B & H removed this case to federal court on the basis of diversity of citizenship, 28 U.S.C. § 1441 (1982), and contended in its petition for removal that the Does were “mere sham defendants [who] are not identified with sufficient specificity to defeat diversity.” The record does not show, however, that the district court ever dismissed the Does.
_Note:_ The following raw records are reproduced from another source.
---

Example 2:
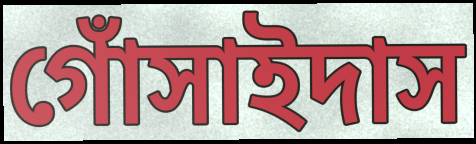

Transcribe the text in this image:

গোঁসাইদাস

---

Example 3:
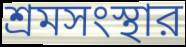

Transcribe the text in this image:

শ্রমসংস্থার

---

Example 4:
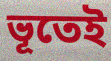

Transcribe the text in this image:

ভূতেই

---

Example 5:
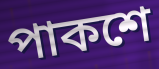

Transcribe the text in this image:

পাকশে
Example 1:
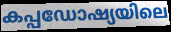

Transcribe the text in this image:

കപ്പഡോഷ്യയിലെ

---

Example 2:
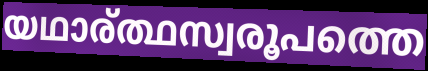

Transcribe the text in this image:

യഥാര്ത്ഥസ്വരൂപത്തെ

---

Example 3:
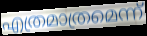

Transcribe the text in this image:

എത്രമാത്രമെന്ന്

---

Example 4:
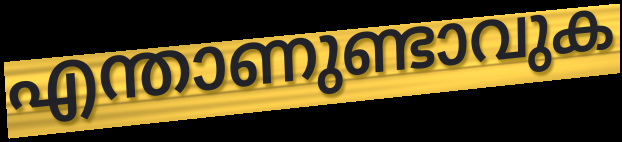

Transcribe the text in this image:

എന്താണുണ്ടാവുക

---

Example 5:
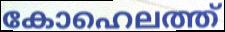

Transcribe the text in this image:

കോഹെലത്ത്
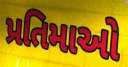
પ્રતિમાઓ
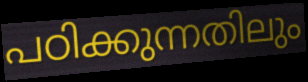
പഠിക്കുന്നതിലും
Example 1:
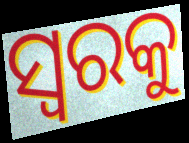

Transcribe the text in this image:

ସ୍ୱରକୁ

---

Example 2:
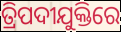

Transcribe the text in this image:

ତ୍ରିପଦୀଯୁକ୍ତିରେ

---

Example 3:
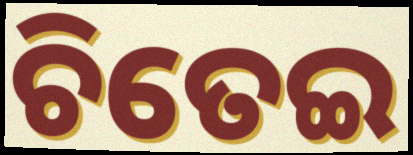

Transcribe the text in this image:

ଚିତେଇ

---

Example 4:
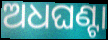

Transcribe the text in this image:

ଅଧଘଣ୍ଟା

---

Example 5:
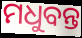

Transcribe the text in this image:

ମଧୁବନ୍ତ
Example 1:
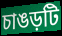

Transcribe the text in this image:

চাঙড়টি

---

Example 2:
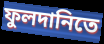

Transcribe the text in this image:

ফুলদানিতে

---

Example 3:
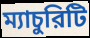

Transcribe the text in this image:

ম্যাচুরিটি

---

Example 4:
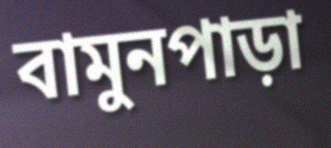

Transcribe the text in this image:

বামুনপাড়া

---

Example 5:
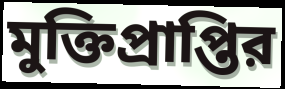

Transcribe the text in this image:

মুক্তিপ্রাপ্তির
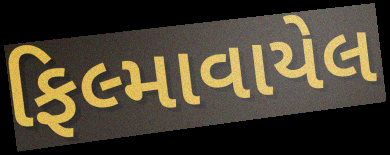
ફિલ્માવાયેલ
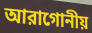
আরাগোনীয়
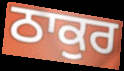
ਠਾਕੁਰ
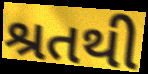
શ્રતથી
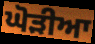
ਘੋੜੀਆ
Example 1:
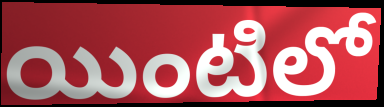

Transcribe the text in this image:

యింటిలో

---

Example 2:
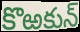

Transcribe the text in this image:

కొఱకున్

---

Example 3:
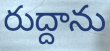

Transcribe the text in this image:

రుద్దాను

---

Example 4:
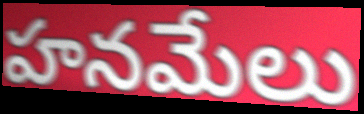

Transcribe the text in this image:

హనమేలు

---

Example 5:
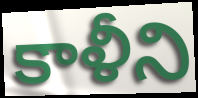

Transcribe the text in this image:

కాళీని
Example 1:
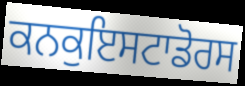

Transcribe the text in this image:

ਕਨਕੁਇਸਟਾਡੋਰਸ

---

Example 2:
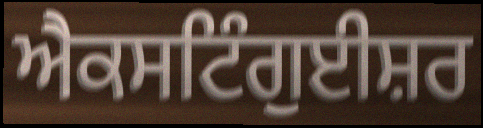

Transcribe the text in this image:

ਐਕਸਟਿੰਗੁਈਸ਼ਰ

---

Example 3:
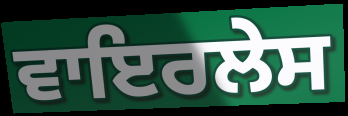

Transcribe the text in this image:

ਵਾਇਰਲੇਸ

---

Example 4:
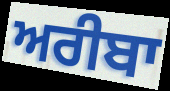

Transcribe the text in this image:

ਅਰੀਬਾ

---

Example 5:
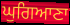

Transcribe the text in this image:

ਘੁਗਿਆਣਾ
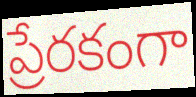
ప్రేరకంగా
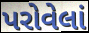
પરોવેલાં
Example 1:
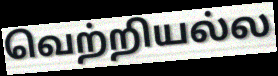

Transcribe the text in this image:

வெற்றியல்ல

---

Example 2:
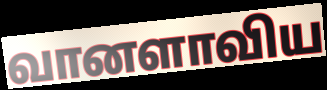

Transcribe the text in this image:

வானளாவிய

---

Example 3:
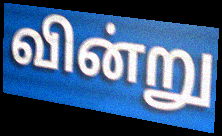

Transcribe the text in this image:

வின்று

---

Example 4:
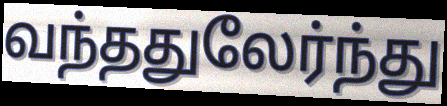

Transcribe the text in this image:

வந்ததுலேர்ந்து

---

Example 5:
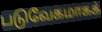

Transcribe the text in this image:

படுவேகமாகக்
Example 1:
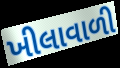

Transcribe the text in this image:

ખીલાવાળી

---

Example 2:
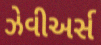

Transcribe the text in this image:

ઝેવીઅર્સ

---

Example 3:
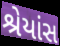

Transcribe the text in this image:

શ્રેયાંસ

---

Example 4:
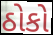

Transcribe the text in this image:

ઠોકો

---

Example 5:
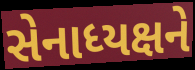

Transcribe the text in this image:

સેનાધ્યક્ષને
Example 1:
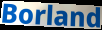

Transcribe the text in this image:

Borland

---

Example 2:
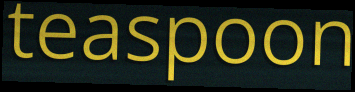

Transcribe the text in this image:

teaspoon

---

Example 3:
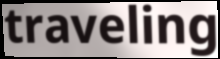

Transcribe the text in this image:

traveling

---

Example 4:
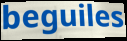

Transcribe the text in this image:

beguiles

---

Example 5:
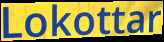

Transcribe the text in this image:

Lokottar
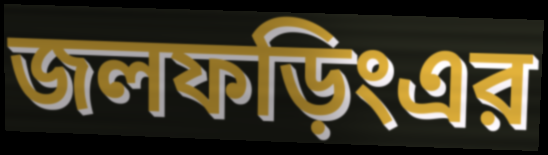
জলফড়িংএর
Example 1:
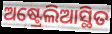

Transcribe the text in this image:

ଅଷ୍ଟ୍ରେଲିଆସ୍ଥିତ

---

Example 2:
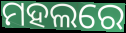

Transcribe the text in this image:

ମହଲରେ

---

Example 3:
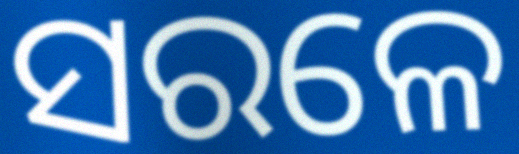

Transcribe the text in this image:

ସରଳେ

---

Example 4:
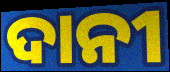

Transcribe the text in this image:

ଦାନୀ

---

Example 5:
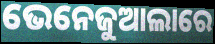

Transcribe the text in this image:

ଭେନେଜୁଆଲାରେ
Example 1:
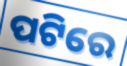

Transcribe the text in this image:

ପଟିରେ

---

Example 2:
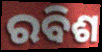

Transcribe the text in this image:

ରବିଶ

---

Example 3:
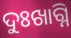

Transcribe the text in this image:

ଦୁଃଖାଗ୍ନି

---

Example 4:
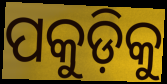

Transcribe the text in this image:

ପକୁଡ଼ିକୁ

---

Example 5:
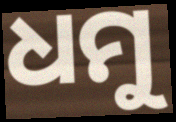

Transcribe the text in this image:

ଧମୁ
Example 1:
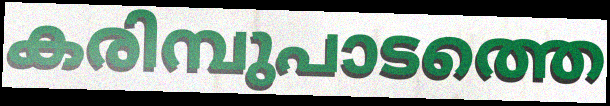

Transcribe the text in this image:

കരിമ്പുപാടത്തെ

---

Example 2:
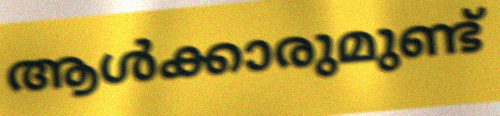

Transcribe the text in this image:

ആൾക്കാരുമുണ്ട്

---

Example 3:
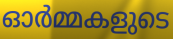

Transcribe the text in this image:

ഓർമ്മകളുടെ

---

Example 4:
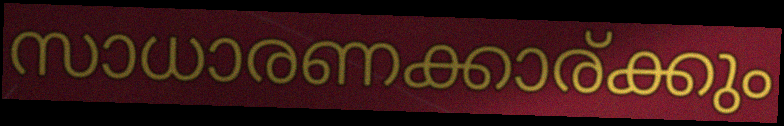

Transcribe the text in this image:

സാധാരണക്കാര്ക്കും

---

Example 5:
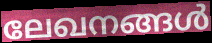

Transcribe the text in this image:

ലേഖനങ്ങൾ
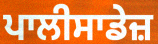
ਪਾਲੀਸਾਡੇਜ਼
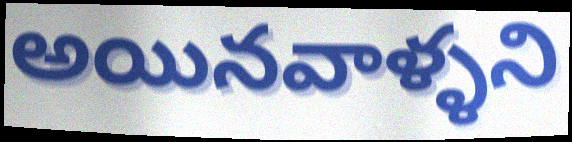
అయినవాళ్ళని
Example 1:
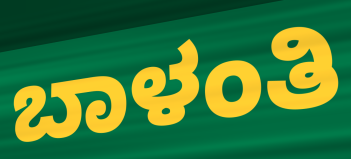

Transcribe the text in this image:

ಬಾಳಂತಿ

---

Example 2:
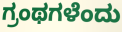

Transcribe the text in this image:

ಗ್ರಂಥಗಳೆಂದು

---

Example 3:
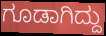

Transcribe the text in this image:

ಗೂಡಾಗಿದ್ದು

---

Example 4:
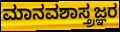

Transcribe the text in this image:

ಮಾನವಶಾಸ್ತ್ರಜ್ಞರ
Although the presence of Doe defendants can destroy diversity and make removal improper in some circumstances, see Hartwell Corp. v. Boeing Co., 678 F.2d 842 (9th Cir.1982), we need not face that issue here. This case falls within the rule of Grubbs v. General Electric Credit Corp., 405 U.S. 699, 92 S.Ct. 1344, 31 L.Ed.2d 612 (1972):

[W]here after removal a case is tried on the merits without objection and the federal court enters judgment, the issue in subsequent proceedings on appeal is not whether the case was properly removed, but whether the federal district court would have had original jurisdiction of the case had it been filed in that court.

Id. at 702, 92 S.Ct. at 1347. The Grubbs rule has been applied when the merits are reached and determined on a motion for summary judgment. Stone v. Stone, 632 F.2d 740, 742 (9th Cir.1980), cert. denied, 453 U.S. 922, 101 S.Ct. 3158, 69 L.Ed.2d 1004 (1981).
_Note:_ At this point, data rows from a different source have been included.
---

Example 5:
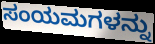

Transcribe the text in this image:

ಸಂಯಮಗಳನ್ನು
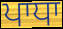
ਪਾਧਾ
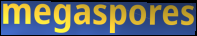
megaspores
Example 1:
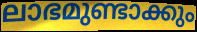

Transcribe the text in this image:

ലാഭമുണ്ടാക്കും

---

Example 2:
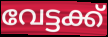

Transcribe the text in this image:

വേട്ടക്ക്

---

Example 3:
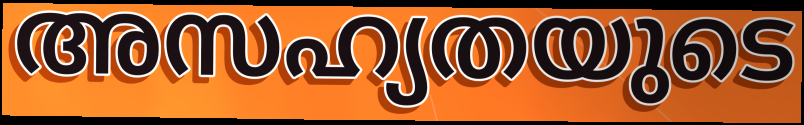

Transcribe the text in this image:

അസഹ്യതയുടെ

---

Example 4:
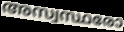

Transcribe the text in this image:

അസ്വസ്ഥരോ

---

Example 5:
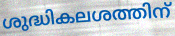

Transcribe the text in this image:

ശുദ്ധികലശത്തിന്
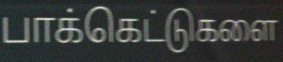
பாக்கெட்டுகளை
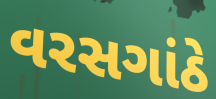
વરસગાંઠે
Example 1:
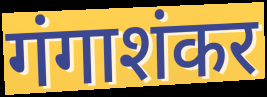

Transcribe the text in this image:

गंगाशंकर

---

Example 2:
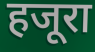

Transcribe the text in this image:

हजूरा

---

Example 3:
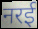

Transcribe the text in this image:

नरई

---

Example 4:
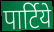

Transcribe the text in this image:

पार्टिये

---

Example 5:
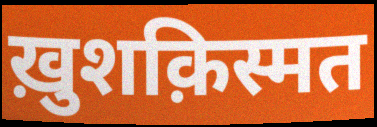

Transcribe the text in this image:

ख़ुशक़िस्मत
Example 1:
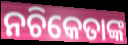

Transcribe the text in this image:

ନଚିକେତାଙ୍କ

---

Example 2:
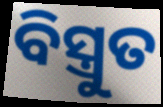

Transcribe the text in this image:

ବିସ୍ତ୍ରୁତ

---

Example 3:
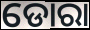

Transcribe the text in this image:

ଡୋରା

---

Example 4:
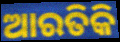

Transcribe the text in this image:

ଆରତିକି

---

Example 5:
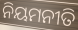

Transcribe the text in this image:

ନିୟମନୀତି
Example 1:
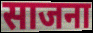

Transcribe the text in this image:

साजना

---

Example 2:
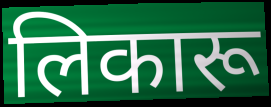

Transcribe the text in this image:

लिकारू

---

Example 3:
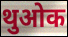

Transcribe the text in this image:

थुओक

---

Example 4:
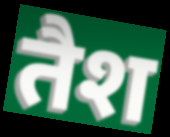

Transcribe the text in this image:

तैश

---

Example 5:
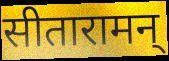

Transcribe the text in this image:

सीतारामन्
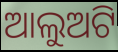
ଆଲୁଅଟି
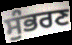
ਸੁੰਭਰਣ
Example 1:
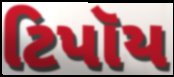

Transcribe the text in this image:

ટિપૉય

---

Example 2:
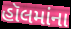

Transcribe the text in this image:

હૉલમાંના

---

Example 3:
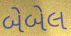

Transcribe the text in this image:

બેબેલ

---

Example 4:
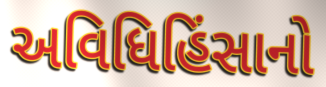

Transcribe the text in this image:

અવિધિહિંસાનો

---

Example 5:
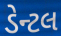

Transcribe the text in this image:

ડેન્ટલ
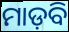
ମାଡ଼ବି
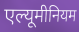
एल्यूमीनियम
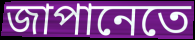
জাপানেতে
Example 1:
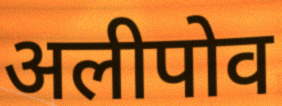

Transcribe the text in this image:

अलीपोव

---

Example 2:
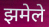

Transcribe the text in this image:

झमेले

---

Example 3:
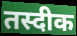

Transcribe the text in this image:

तस्दीक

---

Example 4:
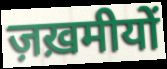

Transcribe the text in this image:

ज़ख़मीयों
This case, absent the Does, could have been brought originally under the district court’s diversity jurisdiction, or the court could have dismissed the Does. B & H is a Delaware corporation with its principal place of business in Illinois; Dimidowich is a resident of California. The record does not show that Dimidowich ever attempted to amend his complaint to substitute anyone for the Does. Clearly, then, the Does are not indispensable parties, and the district court could have dismissed them. We do so now on appeal. See Othman v. Globe Indemnity Co., 759 F.2d 1458, 1463 (9th Cir.1985).

B. Applicable Law

In his complaint, Dimidowich challenged B & H’s policy under a number of different antitrust theories. The complaint alleged that the policy constitutes an unlawful refusal to deal and a tying arrangement; that B & H and Comgraphix have conspired in restraint of trade; and that B & H has maintained or attempted to maintain a monopoly.
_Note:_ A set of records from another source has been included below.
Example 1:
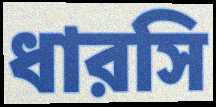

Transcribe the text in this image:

ধারসি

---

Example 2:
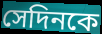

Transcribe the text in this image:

সেদিনকে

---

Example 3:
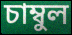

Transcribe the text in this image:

চাম্বুল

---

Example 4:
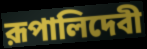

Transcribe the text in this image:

রূপালিদেবী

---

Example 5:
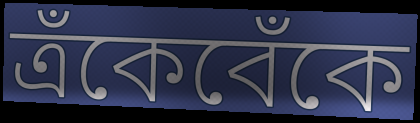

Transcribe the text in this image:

ত্রঁকেবেঁকে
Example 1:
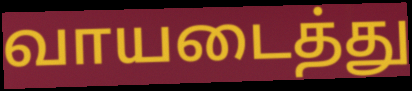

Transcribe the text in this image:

வாயடைத்து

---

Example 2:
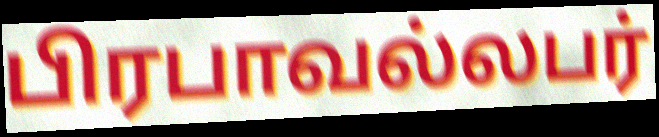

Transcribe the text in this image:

பிரபாவல்லபர்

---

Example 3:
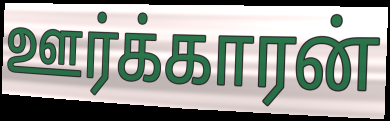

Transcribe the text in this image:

ஊர்க்காரன்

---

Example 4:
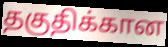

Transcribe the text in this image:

தகுதிக்கான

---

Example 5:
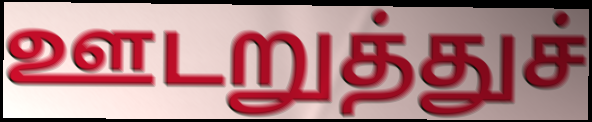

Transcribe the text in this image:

ஊடறுத்துச்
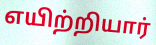
எயிற்றியார்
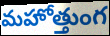
మహోత్తుంగ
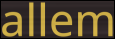
allem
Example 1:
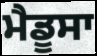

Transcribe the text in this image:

ਮੈਡੂਸਾ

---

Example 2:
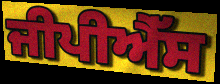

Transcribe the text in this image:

ਜੀਪੀਐੱਸ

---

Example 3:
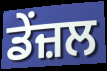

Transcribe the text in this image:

ਡੇਂਜ਼ਲ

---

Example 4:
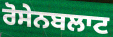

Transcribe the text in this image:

ਰੋਸੇਨਬਲਾਟ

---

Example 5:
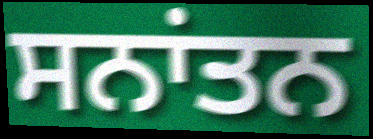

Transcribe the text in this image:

ਸਨਾਂਤਨ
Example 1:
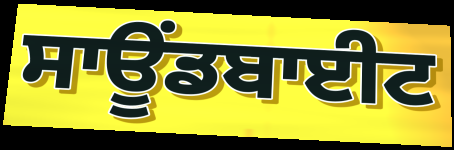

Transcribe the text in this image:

ਸਾਊਂਡਬਾਈਟ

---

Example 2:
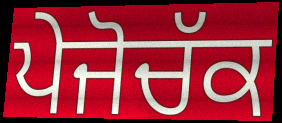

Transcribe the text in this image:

ਪੇਜੋਚੱਕ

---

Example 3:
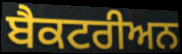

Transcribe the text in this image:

ਬੈਕਟਰੀਅਨ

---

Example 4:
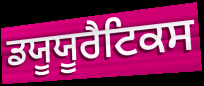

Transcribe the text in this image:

ਡਯੂਯੂਰੈਟਿਕਸ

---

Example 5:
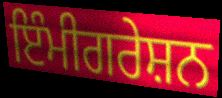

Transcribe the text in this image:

ਇੰਮੀਗਰੇਸ਼ਨ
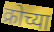
क्रोच्या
Dimidowich brought his claims under California’s Cartwright Act. CaLBus. & Prof.Code §§ 16700-16760 (West 1964). The antitrust provisions of the Cartwright Act were patterned after section 1 of the Sherman Act, 15 U.S.C. § 1 (1982). Corwin v. Los Angeles Newspaper Service Bureau, 4 Cal.3d 842, 852, 484 P.2d 953, 94 *1477 Cal.Rptr. 785, 791 (1971). The California courts have held that federal cases interpreting the Sherman Act are persuasive authority under the Cartwright Act. Chicago Title Insurance Co. v. Great Western Financial Corp., 69 Cal.2d 305, 315, 444 P.2d 481, 487, 70 Cal.Rptr. 849, 855 (1968).